Indianapolis, Indiana; United States;
- Broadcast area: Indianapolis metropolitan area
- Frequency: 1500 kHz
- Branding: Grace Talk 1500 / Grace Talk 96.7

Programming
- Format: Christian radio

Ownership
- Owner: Wilkins Radio Network, Inc.; (Heritage Christian Radio, Inc.);

History
- First air date: March 12, 1964
- Former call signs: WNDY (1961–1964)
- Call sign meaning: Bible Radio for Indiana

Technical information
- Licensing authority: FCC
- Facility ID: 54706
- Class: D
- Power: 5,000 watts (days only)
- Transmitter coordinates: 39°52′14″N 86°05′17″W﻿ / ﻿39.87056°N 86.08806°W
- Translator: 96.7 W244DN (Indianapolis)

Links
- Public license information: Public file; LMS;
- Webcast: WBRI 1500 Listen live WBRI 96.7 Listen live
- Website: WBRI 1500 Online WBRI 96.7 Online

= WBRI =

Radio stations in Indianapolis

WBRI (1500 AM) is a commercial radio station licensed to Indianapolis, Indiana, serving the Indianapolis metropolitan area. Owned by the Wilkins Radio Network, Inc. via Heritage Christian Radio, Inc, the station broadcasts a Christian radio format, operating during the daytime hours only.
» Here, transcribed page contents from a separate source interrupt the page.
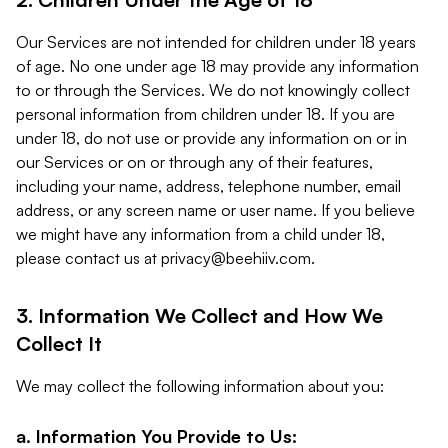
Our Services are not intended for children under 18 years
of age. No one under age 18 may provide any information
to or through the Services. We do not knowingly collect
personal information from children under 18. If you are
under 18, do not use or provide any information on or in
our Services or on or through any of their features,
including your name, address, telephone number, email
address, or any screen name or user name. If you believe
we might have any information from a child under 18,
please contact us at
privacy@beehiiv.com
.
3. Information We Collect and How We
Collect It
We may collect the following information about you:
a. Information You Provide to Us:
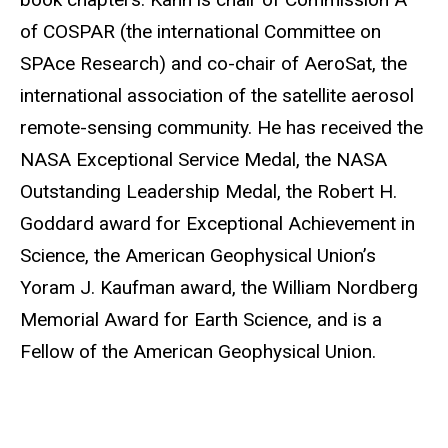
of COSPAR (the international Committee on
SPAce Research) and co-chair of AeroSat, the
international association of the satellite aerosol
remote-sensing community. He has received the
NASA Exceptional Service Medal, the NASA
Outstanding Leadership Medal, the Robert H.
Goddard award for Exceptional Achievement in
Science, the American Geophysical Union’s
Yoram J. Kaufman award, the William Nordberg
Memorial Award for Earth Science, and is a
Fellow of the American Geophysical Union.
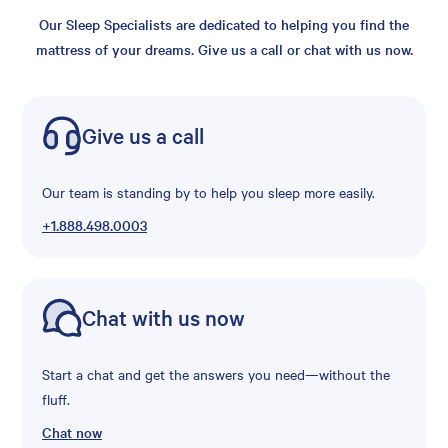
Our Sleep Specialists are dedicated to helping you find the
mattress of your dreams. Give us a call or chat with us now.
Give us a call
Our team is standing by to help you sleep more easily.
+1.888.498.0003
Chat with us now
Start a chat and get the answers you need—without the
fluff.
Chat now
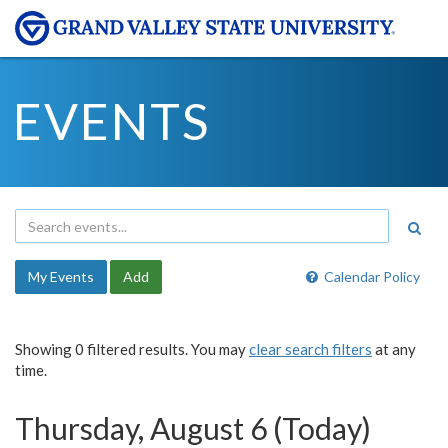
EVENTS
My Events
Add
Calendar Policy
Showing 0 filtered results. You may
clear search filters
at any
time.
Thursday, August 6 (Today)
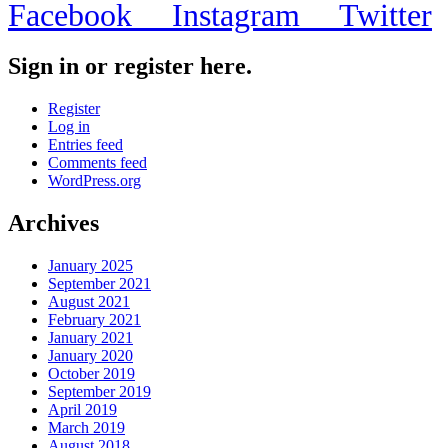
Facebook
Instagram
Twitter
Sign in or register here.
Register
Log in
Entries feed
Comments feed
WordPress.org
Archives
January 2025
September 2021
August 2021
February 2021
January 2021
January 2020
October 2019
September 2019
April 2019
March 2019
August 2018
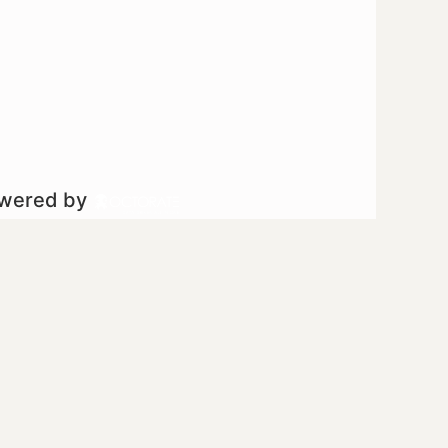
owered by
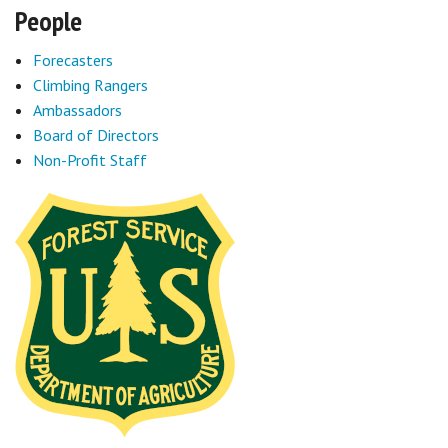
People
Forecasters
Climbing Rangers
Ambassadors
Board of Directors
Non-Profit Staff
WBRI is one of the oldest Christian talk stations in the United States, starting the format in 1964.

The transmitter is on Adams Boulevard Drive near East 62nd Street. Programming is heard around the clock on 250 watt FM translator W244DN at 96.7 MHz.

==History==
On March 12, 1964, the station signed on the air. The original call sign was WNDY. In 1964, the station changed its call letters to WBRI and its format to Christian radio.

In 2003, WBRI was sold to Heritage Christian Radio, Inc., a subsidiary of Wilkins Radio Network, Inc. The price tag was $1.5 million. Wilkins continued the Christian programming, using shows from its own network.